It was a strange crowd that filed into Ding Dong Lounge for a Sunday night kick-on after the mammoth Tame Impala show the evening before. From the textbook triple j bright young things (who probably had a VCE exam in the morning) to mums and dads on date night and really indie dudes in obnoxiously bright three-piece suits, there’s no formula to the Mini Mansions demographic.
Opening for the Los Angeles band was GUM, the lesser-known solo project of Tame Impala/POND’s Jay Watson. Just a week out from his second album release, Watson’s short set was surprising and impressive – a mix of the now signature West Australian psych sound and an energetic explosion of post-disco synths à la Donny Benét.
Despite coming from heavier projects like Queens Of The Stone Age and Spinnerette, Mini Mansions are at their best when they tap right into their pop sensibilities. Their set didn’t really explode until those first summery harmonies in Mirror Mountain. Mixing a preppy New York sound with Bowie-esque glam rock is a strange niche, but it’s where they shone brightest. A schmoozy cover of Sparks’ 1982 track Sherlock Holmes was another highlight, adding bounce and sparkly harmonies to the deadpan original. The Mini Mansions version could easily have been pulled from the soundtrack to a musical, but that chorus is so fatally catchy and simple it suited the theatrical trio to a T.
Much to the disappointment of the younger half of the audience, Arctic Monkeys’ Alex Turner wasn’t around to sing his verse on the band’s best-known single Vertigo. However, another Tame Impala/POND/The Growl representative, Cam Avery, expertly filled the resident heartthrob spot. Taking charge of Brian Wilson’s part in Any Emotions, Avery was – as usual – right on point.

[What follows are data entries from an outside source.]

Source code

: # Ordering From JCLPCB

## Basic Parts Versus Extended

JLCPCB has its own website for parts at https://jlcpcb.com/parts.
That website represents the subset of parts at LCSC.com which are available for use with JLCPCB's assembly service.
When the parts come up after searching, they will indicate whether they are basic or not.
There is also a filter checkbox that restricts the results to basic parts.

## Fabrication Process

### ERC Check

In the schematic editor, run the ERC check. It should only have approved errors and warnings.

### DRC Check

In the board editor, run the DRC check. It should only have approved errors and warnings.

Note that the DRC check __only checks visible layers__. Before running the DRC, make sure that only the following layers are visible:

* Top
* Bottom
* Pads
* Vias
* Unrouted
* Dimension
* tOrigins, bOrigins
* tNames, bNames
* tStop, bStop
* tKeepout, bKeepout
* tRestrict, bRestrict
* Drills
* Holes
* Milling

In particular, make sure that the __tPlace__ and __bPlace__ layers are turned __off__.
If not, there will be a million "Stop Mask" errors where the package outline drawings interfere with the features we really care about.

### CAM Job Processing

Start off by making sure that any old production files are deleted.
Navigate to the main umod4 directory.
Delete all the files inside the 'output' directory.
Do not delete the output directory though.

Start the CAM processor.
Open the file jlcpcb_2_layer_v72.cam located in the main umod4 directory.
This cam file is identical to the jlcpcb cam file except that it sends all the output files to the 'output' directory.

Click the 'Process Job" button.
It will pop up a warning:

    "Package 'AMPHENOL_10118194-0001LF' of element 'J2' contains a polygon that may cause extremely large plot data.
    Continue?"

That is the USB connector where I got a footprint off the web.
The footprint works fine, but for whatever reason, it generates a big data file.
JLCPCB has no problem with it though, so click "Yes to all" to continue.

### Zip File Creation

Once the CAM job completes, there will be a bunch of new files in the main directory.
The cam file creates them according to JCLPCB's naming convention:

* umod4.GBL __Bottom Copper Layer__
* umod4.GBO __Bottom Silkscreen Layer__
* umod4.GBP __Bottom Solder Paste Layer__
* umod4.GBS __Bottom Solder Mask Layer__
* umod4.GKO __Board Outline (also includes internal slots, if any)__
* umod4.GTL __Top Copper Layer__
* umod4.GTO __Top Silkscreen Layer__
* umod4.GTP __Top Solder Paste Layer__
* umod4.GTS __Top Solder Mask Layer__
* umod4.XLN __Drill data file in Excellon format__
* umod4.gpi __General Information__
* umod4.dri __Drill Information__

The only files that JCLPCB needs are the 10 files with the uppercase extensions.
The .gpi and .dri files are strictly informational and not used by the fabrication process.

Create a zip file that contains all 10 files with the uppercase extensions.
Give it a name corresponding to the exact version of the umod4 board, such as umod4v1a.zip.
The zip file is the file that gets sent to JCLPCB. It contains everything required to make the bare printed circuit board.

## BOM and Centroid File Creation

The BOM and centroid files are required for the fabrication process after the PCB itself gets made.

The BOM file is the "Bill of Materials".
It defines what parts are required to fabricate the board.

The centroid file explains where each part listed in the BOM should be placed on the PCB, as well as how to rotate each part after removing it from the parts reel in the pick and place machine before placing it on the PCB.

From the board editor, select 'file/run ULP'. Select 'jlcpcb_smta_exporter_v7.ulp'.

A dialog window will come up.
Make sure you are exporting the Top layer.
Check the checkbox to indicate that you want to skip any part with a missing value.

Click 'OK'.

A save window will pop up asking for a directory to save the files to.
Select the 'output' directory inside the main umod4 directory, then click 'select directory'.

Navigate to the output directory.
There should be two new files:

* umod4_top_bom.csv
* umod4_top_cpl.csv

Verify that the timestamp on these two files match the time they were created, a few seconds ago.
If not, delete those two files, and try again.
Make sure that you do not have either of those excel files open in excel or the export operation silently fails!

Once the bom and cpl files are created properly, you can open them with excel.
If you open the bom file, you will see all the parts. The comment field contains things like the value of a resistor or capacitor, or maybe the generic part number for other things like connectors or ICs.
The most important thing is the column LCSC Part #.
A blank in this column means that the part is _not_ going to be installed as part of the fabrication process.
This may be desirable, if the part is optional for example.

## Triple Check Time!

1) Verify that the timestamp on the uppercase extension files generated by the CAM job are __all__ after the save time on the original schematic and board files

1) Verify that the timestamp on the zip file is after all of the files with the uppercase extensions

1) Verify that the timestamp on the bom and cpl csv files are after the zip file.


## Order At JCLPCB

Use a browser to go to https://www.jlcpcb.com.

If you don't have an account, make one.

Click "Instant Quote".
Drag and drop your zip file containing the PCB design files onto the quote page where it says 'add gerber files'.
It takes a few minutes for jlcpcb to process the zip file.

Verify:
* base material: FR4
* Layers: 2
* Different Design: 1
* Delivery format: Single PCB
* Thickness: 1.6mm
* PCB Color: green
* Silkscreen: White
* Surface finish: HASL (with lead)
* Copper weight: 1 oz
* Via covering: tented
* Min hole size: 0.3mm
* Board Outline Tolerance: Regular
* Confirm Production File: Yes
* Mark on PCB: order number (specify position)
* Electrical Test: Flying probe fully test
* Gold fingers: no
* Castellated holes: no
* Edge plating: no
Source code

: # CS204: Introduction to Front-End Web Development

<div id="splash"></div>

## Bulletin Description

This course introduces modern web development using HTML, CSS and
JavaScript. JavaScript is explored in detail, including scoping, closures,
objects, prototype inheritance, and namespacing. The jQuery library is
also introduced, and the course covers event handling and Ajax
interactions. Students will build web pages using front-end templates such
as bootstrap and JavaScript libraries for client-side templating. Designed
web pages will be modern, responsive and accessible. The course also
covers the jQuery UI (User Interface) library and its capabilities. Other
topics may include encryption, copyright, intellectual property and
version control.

At their best, Mini Mansions hit a perfect intersection between dazzling indie-pop and glam rock – the three members in gaudy suits played the entire show comically deadpan, with very little inter-song banter to preserve the ‘theatre’ of it all. It’s what Vampire Weekend might morph into in ten years, adding hilariously exaggerated contempt to their butter-won’t-melt indie pop – and that’s a very good thing. Before hitting that sweet spot, though, they walked a fine line between being brilliantly technical and verging on lethargy.
All three members are absolute masters of their craft, but it wouldn’t hurt to see a little bit of nuance, playfulness and soul in brilliant music that’s written to be pure fun.
BY MATILDA EDWARDS
Photo by Ian Laidlaw
Loved: Bassist Zach Dawes fondling a disco ball with his guitar neck for about two minutes.
Hated: The dad filming on an iPad in front of me. Are we really still doing this?
Drank: Ding Dong weren’t serving their weirdly delicious raspberry beer, so it was pints of Carlton for me.